"Wyroki sądów mogą wyznaczyć granice legalności prowokacji"
Tylko wyroki sądów w procesach karnych mogą
ostatecznie rozstrzygnąć, jakie są prawne granice prowokacji -
ocenia prezes Trybunału Konstytucyjnego Jerzy Stępień. Odnosząc
się do sporu, czy metoda zastosowana przez CBA w sprawie
odrolnienia działki na Mazurach była legalna, Stępień podkreślił w
poniedziałek w TOK FM, że orzecznictwo w tej kwestii jest w Polsce
jeszcze bardzo niewielkie.
16.07.2007 | aktual.: 16.07.2007 09:05
Instytucja ta została wprowadzona stosunkowo niedawno, bodajże w 1996 roku i nie zdołała jeszcze okrzepnąć. W różnych ustawach dotyczących służb specjalnych jest ona inaczej ukształtowana, są pewne różnice, co jest bardzo niepokojące - powiedział Stępień. Dodał, że w związku z tym nie ma jeszcze ukształtowanych praktyk, czy linii orzecznictwa sądowego, w sprawie granic prowokacji.

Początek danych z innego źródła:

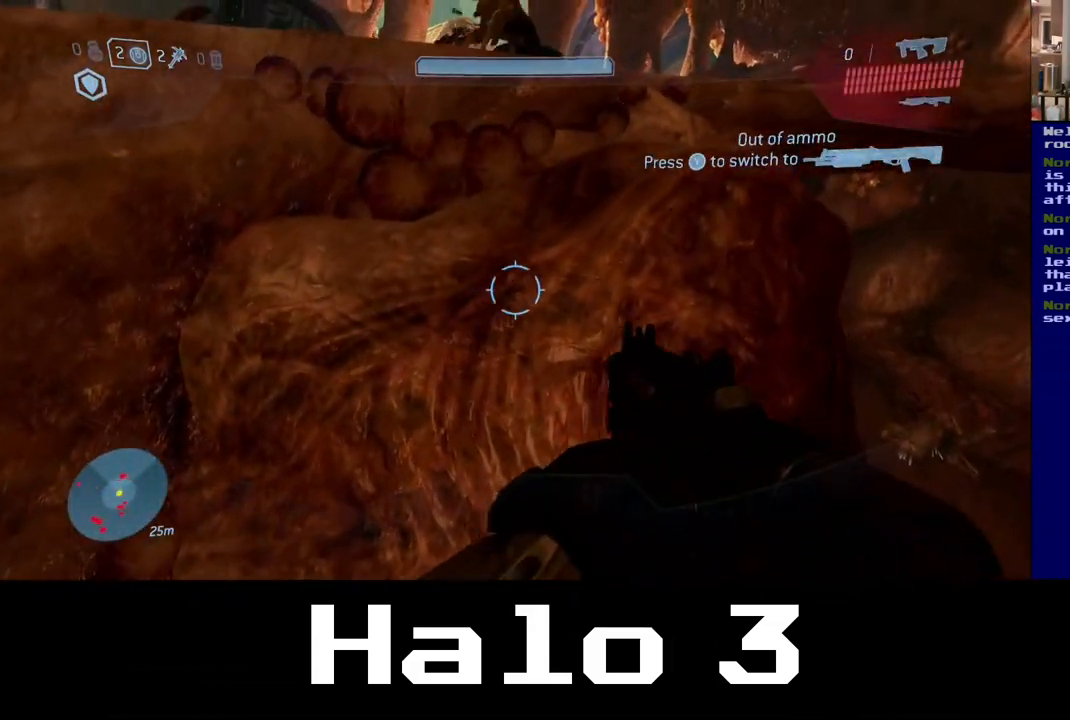
{"dt_ms": 500, "buttons": [], "left_stick": "down-right", "right_stick": "left", "events": [[67, "right_stick", "left"], [200, "left_stick", "left"], [267, "left_stick", "down-left"], [450, "left_stick", "down-right"]]}
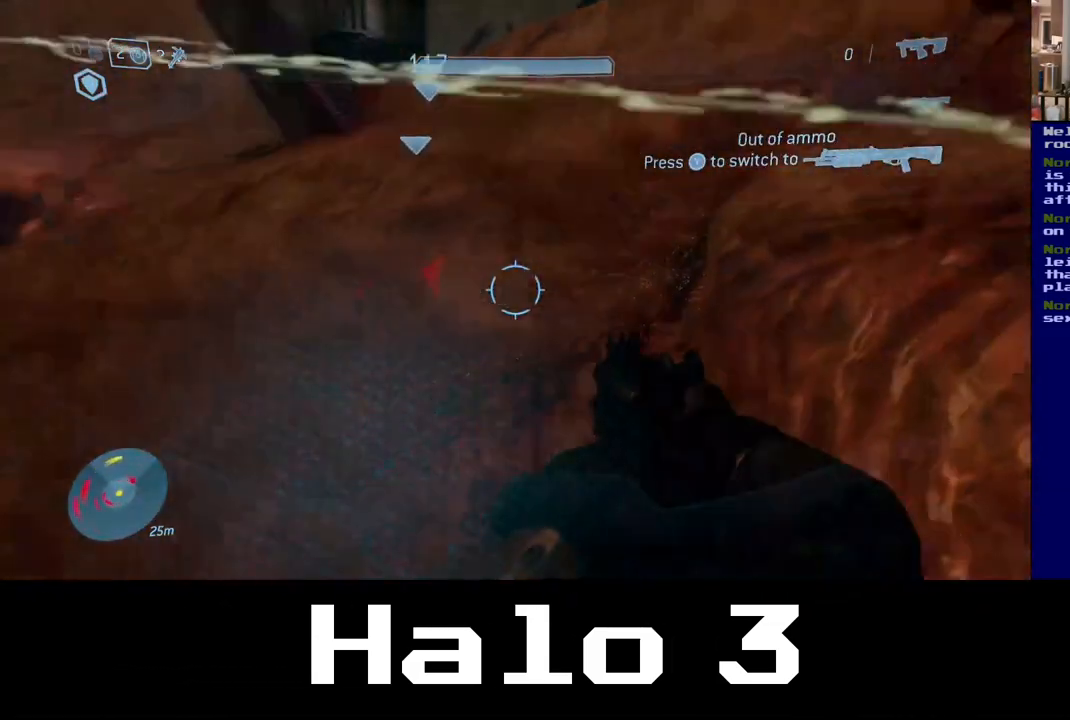
{"dt_ms": 500, "buttons": ["Y"], "left_stick": "down-left", "right_stick": "center", "events": [[167, "left_stick", "down"], [300, "right_stick", "center"], [317, "left_stick", "down-left"], [400, "Y", "down"]]}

Prezes TK podkreślił, że tego typu działania są próbą weryfikacji czy to co wiemy, da się przerobić na dowód. Dodał, że po rozpoznaniu ustawy o CBA przez Trybunał sprawa będzie tylko częściowo jaśniejsza. Dodał, że Trybunał prawdopodobnie nie zdąży w lipcu rozpatrzyć tej ustawy, ponieważ planuje wcześniej zająć się innymi ustawami, "również o fundamentalnym znaczeniu".